Cold temperatures and snow can mean a lot of time spent indoors during the winter months. With closed windows and a lack of air circulation, pollution inside the home can be at an all-time high. This can be especially dangerous for small children, elderly adults, or those with allergies or asthma.
But researchers have discovered that houseplants are one of the quickest and most effective filters of many common air pollutants. Their porous leaves remove chemicals from the air and their roots absorb and filter out toxins.
If you’re missing the fresh air this winter, here are some of the best plants to have in your home.
The Chlorophytum Comosum (otherwise known as the spider plant) is a perennial favourite among houseplant enthusiasts. It is composed of long, grass-like leaves that extend their many “legs” up into the atmosphere. Spider plants grow easily in moderate light, making them a good choice for winter. The spider plant is able to remove poisonous gases such as formaldehyde and xylene from the air. Try placing this one in your kitchen or near your fireplace, where fumes and toxins are frequent.
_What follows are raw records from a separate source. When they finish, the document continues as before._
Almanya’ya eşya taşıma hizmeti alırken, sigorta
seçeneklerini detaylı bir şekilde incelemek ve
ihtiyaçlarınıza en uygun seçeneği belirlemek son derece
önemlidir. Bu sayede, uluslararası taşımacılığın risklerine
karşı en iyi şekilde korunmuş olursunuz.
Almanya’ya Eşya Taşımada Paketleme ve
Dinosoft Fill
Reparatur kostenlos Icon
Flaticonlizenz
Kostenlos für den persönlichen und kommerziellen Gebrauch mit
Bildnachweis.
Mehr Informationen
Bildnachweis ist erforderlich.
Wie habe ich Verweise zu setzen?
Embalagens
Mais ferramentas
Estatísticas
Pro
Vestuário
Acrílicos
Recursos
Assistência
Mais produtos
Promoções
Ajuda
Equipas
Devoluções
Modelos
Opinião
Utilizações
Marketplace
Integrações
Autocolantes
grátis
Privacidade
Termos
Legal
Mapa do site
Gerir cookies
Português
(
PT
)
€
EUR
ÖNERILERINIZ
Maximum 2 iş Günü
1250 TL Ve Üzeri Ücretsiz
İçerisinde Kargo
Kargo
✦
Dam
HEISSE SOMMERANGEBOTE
If you live with anyone struggling with asthma or allergies, English ivy could dramatically reduce their symptoms. It has the ability to absorb benzene and formaldehyde, which are common off-gases of numerous household chemicals, paints, and particle boards. Even better, ivy is a beautiful plant that will grow anywhere and everywhere if you let it.
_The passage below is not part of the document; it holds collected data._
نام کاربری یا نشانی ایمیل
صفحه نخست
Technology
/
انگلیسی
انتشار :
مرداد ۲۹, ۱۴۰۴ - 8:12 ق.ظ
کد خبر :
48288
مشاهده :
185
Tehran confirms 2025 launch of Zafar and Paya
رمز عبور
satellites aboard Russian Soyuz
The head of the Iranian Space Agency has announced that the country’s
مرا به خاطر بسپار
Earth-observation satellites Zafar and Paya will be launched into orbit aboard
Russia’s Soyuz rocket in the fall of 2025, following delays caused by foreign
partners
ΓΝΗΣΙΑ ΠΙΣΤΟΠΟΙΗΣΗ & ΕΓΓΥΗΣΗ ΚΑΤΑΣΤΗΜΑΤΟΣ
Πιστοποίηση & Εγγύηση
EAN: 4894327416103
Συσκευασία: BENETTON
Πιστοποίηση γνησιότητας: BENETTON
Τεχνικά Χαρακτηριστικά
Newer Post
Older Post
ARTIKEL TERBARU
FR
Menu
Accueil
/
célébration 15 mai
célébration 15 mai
Known as nature’s humidifier, this plant will actually work to keep moisture in the air. This is especially important during some of the driest months of the year, when artificial heat and bone-chilling temperatures dry out our skin. The fern works to release moisture into the air and removes toxins such as benzene, formaldehyde, and xylene. If anyone in your home struggles with skin conditions such as eczema or psoriasis, the Boston fern will be of great aid.
One of the most aesthetically pleasing houseplants is the peace lily. Starting small, these beauties can grow up to 50 inches tall. Peace lilies make great gifts for anyone, as they are relatively low-maintenance and easy to care for. They do well in low light conditions and thrive in comfortable indoor temperatures. The best news? Like many of the plants on our lists, they neutralize toxic gases like carbon dioxide and known carcinogens such as formaldehyde. However, the peace lily is mildly toxic if consumed, so be sure to keep them out of reach from your animal.
Aloe Vera is well known for its healing benefits, but did you also know it may clean the air you breathe? This dual-purpose plant hero filters gas emissions and toxic materials such as benzene, which can be a by-product of household cleaners and paints.
Adding one houseplant to your home this winter will make a difference, but why stop at just one? To ideally clean your air, consider placing two to three houseplants in each room, especially in areas like the kitchen or near the garage, where indoor air quality is often poor.